## Assigned task
Each line of the records that includes "EPAS" should be found and copied.

[Dataset entries]
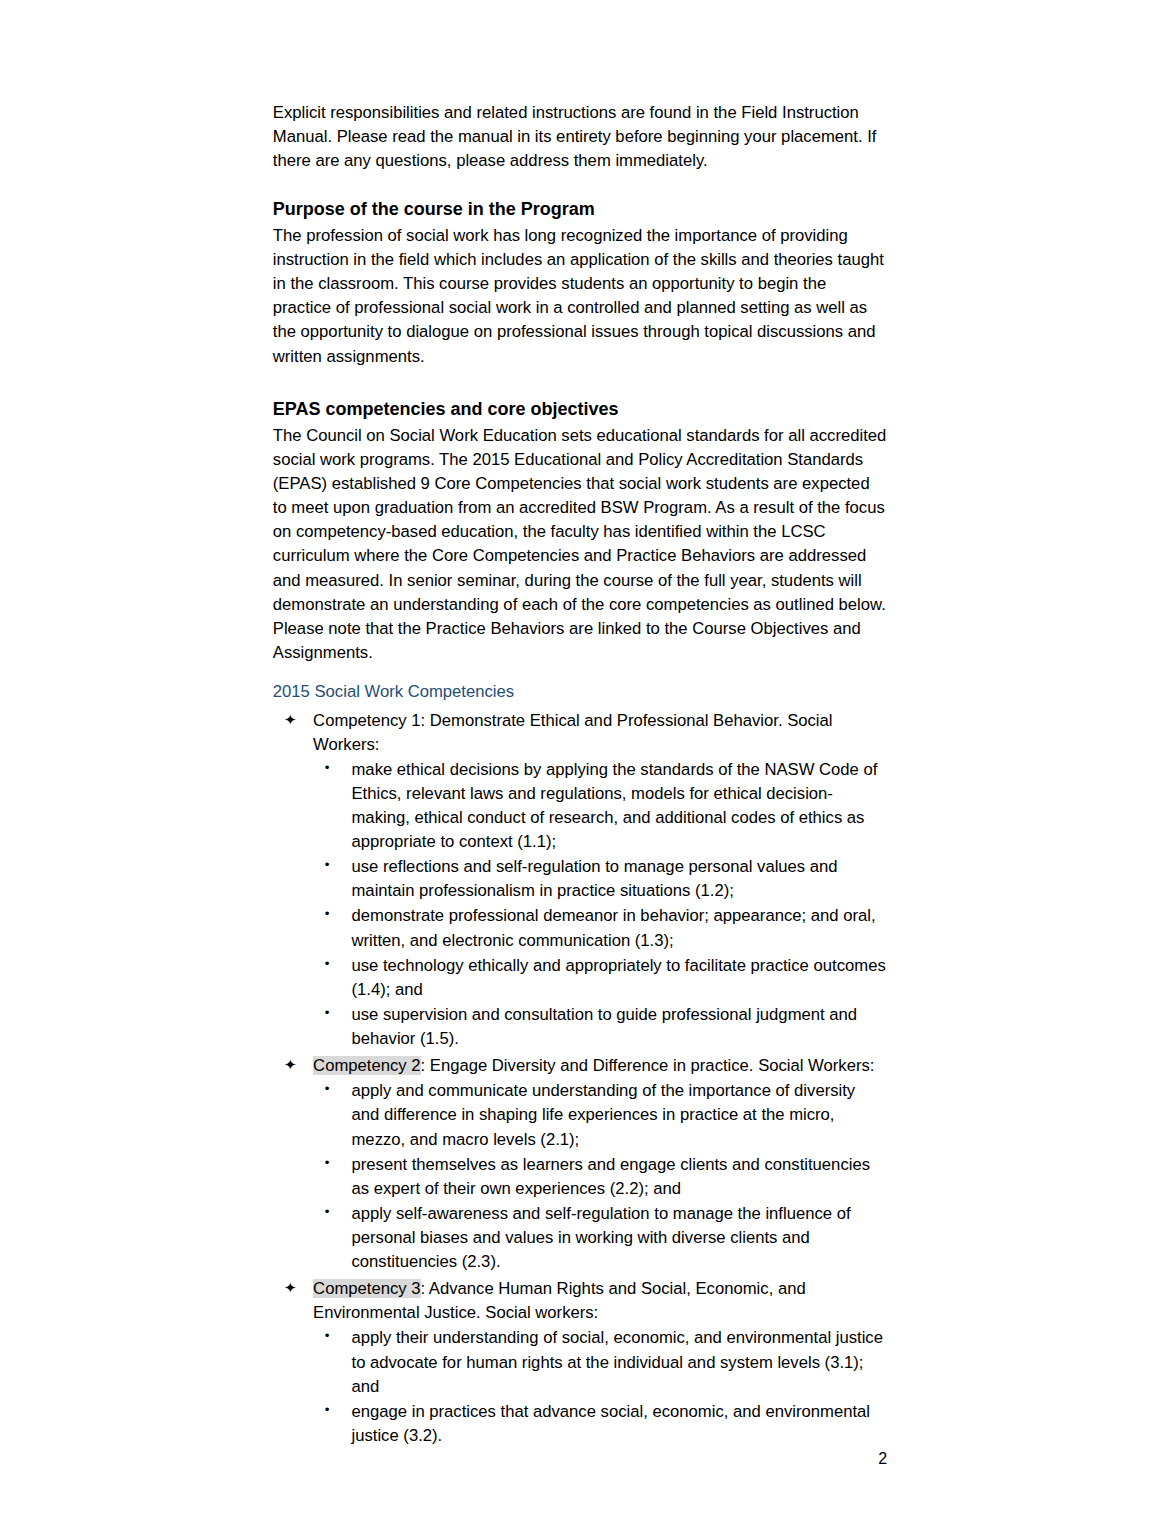Explicit responsibilities and related instructions are found in the Field Instruction Manual. Please read the manual in its entirety before beginning your placement. If there are any questions, please address them immediately.
Purpose of the course in the Program
The profession of social work has long recognized the importance of providing instruction in the field which includes an application of the skills and theories taught in the classroom. This course provides students an opportunity to begin the practice of professional social work in a controlled and planned setting as well as the opportunity to dialogue on professional issues through topical discussions and written assignments.
EPAS competencies and core objectives
The Council on Social Work Education sets educational standards for all accredited social work programs. The 2015 Educational and Policy Accreditation Standards (EPAS) established 9 Core Competencies that social work students are expected to meet upon graduation from an accredited BSW Program. As a result of the focus on competency-based education, the faculty has identified within the LCSC curriculum where the Core Competencies and Practice Behaviors are addressed and measured. In senior seminar, during the course of the full year, students will demonstrate an understanding of each of the core competencies as outlined below. Please note that the Practice Behaviors are linked to the Course Objectives and Assignments.
2015 Social Work Competencies
✦ Competency 1: Demonstrate Ethical and Professional Behavior. Social Workers:
•make ethical decisions by applying the standards of the NASW Code of Ethics, relevant laws and regulations, models for ethical decision-making, ethical conduct of research, and additional codes of ethics as appropriate to context (1.1);
•use reflections and self-regulation to manage personal values and maintain professionalism in practice situations (1.2);
•demonstrate professional demeanor in behavior; appearance; and oral, written, and electronic communication (1.3);
•use technology ethically and appropriately to facilitate practice outcomes (1.4); and
•use supervision and consultation to guide professional judgment and behavior (1.5).
✦ Competency 2: Engage Diversity and Difference in practice. Social Workers:
•apply and communicate understanding of the importance of diversity and difference in shaping life experiences in practice at the micro, mezzo, and macro levels (2.1);
•present themselves as learners and engage clients and constituencies as expert of their own experiences (2.2); and
•apply self-awareness and self-regulation to manage the influence of personal biases and values in working with diverse clients and constituencies (2.3).
✦ Competency 3: Advance Human Rights and Social, Economic, and Environmental Justice. Social workers:
•apply their understanding of social, economic, and environmental justice to advocate for human rights at the individual and system levels (3.1); and
•engage in practices that advance social, economic, and environmental justice (3.2).
2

## Your response
EPAS competencies and core objectives
The Council on Social Work Education sets educational standards for all accredited social work programs. The 2015 Educational and Policy Accreditation Standards (EPAS) established 9 Core Competencies that social work students are expected to meet upon graduation from an accredited BSW Program. As a result of the focus on competency-based education, the faculty has identified within the LCSC curriculum where the Core Competencies and Practice Behaviors are addressed and measured. In senior seminar, during the course of the full year, students will demonstrate an understanding of each of the core competencies as outlined below. Please note that the Practice Behaviors are linked to the Course Objectives and Assignments.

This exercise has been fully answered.